Having described the invention will sufficient clarity to enable those familiar with the art to construct and use it, we claim:

1. A catalytic heater head for use with gaseous fuels, comprising:

a gas impervious rectangular back pan shaped to define a shallow gas diffusion chamber with an open front side;

a fibrous layer of catalytic-coated mass mounted on the front side of said back pan;

a gas emitter head centrally located in said back pan and including at least one orifice located to emit gas in a directed stream;

means to supply gas to said emitter head; and

said back pan being formed with separate reservoirs in each of the four corners thereof and channel means radiating outward from the gas emitter head terminating in at least one of the reservoirs, the volume of the channel means being substantially smaller than the volume of the reservoirs, the channel means being substantially aligned with the gas stream from the emitter head whereby the flowing gas is partially confined as it travels upward through the channel means into the respective reservoir and ridge means separating each of the reservoirs partially restricting the flow of gas between the reservoirs.

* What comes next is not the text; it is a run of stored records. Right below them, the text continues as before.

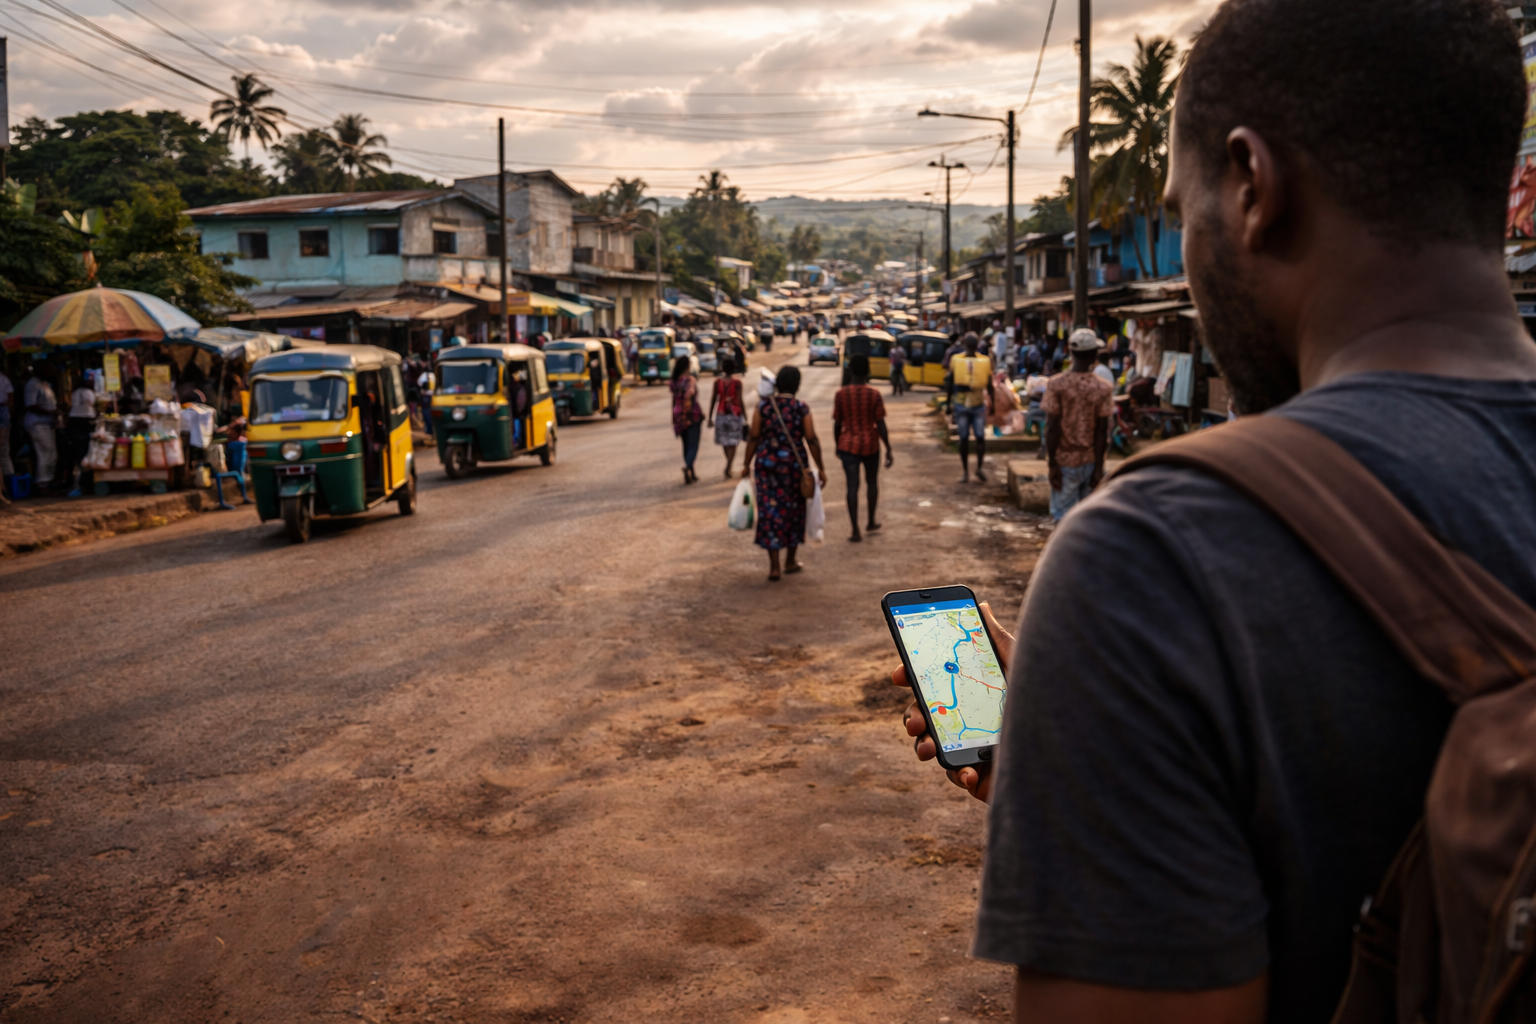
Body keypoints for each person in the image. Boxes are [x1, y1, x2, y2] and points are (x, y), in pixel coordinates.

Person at [891, 2, 1536, 1021]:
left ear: (1252, 187)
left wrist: (1108, 694)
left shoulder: (1153, 565)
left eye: (1183, 203)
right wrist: (1101, 757)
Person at [741, 365, 827, 581]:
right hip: (793, 469)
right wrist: (821, 467)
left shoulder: (763, 407)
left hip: (766, 467)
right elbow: (811, 438)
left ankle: (774, 567)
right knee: (794, 513)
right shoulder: (801, 408)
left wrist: (745, 463)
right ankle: (790, 560)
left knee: (770, 513)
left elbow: (753, 436)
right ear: (797, 385)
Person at [1041, 329, 1114, 520]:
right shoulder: (1103, 387)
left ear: (1070, 352)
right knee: (1089, 521)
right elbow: (1101, 431)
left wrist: (1052, 464)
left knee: (1063, 519)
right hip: (1090, 461)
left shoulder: (1056, 384)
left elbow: (1052, 428)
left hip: (1064, 461)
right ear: (1094, 354)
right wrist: (1098, 468)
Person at [832, 354, 892, 542]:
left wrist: (837, 445)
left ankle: (855, 530)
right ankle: (871, 520)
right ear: (868, 371)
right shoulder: (874, 394)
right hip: (871, 444)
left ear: (850, 370)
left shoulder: (841, 394)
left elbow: (837, 424)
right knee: (872, 483)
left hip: (848, 444)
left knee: (852, 487)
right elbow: (880, 423)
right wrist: (888, 447)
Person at [950, 332, 993, 483]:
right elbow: (990, 384)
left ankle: (966, 472)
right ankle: (976, 469)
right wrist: (991, 402)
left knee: (965, 439)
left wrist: (950, 404)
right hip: (974, 404)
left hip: (964, 404)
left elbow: (950, 383)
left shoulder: (958, 360)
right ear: (977, 346)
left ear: (965, 345)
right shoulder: (982, 361)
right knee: (979, 438)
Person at [707, 354, 746, 479]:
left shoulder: (717, 382)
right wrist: (746, 417)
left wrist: (709, 417)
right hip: (734, 415)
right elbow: (740, 401)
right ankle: (729, 466)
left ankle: (728, 465)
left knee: (724, 441)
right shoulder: (737, 382)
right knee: (733, 442)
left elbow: (714, 399)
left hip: (721, 415)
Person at [23, 365, 59, 491]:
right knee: (45, 453)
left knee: (51, 453)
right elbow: (31, 404)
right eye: (47, 368)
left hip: (47, 424)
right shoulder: (33, 384)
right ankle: (42, 484)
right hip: (37, 424)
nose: (50, 370)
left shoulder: (44, 384)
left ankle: (47, 481)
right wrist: (49, 413)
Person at [669, 354, 704, 484]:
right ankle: (688, 467)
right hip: (692, 415)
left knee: (685, 444)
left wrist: (675, 416)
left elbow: (674, 400)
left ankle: (691, 471)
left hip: (677, 414)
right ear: (688, 366)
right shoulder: (690, 380)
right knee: (693, 445)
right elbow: (689, 396)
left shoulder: (674, 381)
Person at [65, 374, 97, 497]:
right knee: (84, 453)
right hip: (84, 422)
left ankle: (80, 483)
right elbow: (91, 404)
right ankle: (83, 483)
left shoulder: (75, 392)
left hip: (76, 422)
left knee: (80, 454)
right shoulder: (88, 392)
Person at [0, 367, 14, 503]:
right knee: (4, 455)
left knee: (3, 454)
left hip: (3, 417)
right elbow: (11, 400)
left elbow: (10, 400)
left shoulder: (3, 379)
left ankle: (6, 492)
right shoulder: (4, 379)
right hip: (4, 416)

2. Apparatus according to claim 1, wherein the channel means includes a pair of channels each extending into a separate reservoir at an upper corner of the back pan, and the emitter head includes two orifices each directing a gas stream into one of the said channels.

3. Apparatus according to claim 1, wherein the back pan is formed to include a recessed center area surrounding the gas emitter head into which the channel means terminate.

4. Apparatus according to claim 1, wherein the reservoirs decrease in depth as they extend away from the corners of the back pan.

5. Apparatus according to claim 1, wherein the reservoirs decrease in depth as they extend away from the corners of the back pan terminating in said ridges which separate each reservoir.

6. Apparatus according to claim 1, wherein the channel means includes a pair of channels each extending into a separate reservoir at an upper corner of the back pan, and the emitter head includes two orifices each directing a gas stream into one of the said channels, and a ridged layer of pervious material sandwiched between the layers of catalytic mass and the back pan to prevent the catalytic mass from deforming into the reservoirs and channels of the back pan.

7. Apparatus according to claim 1, wherein the channel means includes a pair of channels each extending into a separate reservoir at an upper corner of the back pan, and the emitter head includes two orifices each directing a gas stream into one of the said channels, and a filter pad of ceramic fibrous material positioned under the layer of catalytic mass and a rigid layer of pervious material sandwiched between the filter pad and the back pan to prevent the fibrous layers from deforming in the reservoirs and channels of the back pan.

8. Apparatus according to claim 1, wherein the channel means includes separate channels to each of the four reservoirs, the emitter heads including two primary orifices and two secondary orifices, the primary orifices each directing a gas stream downward into the two lower reservoirs while the secondary orifices are directed to the upper two reservoirs.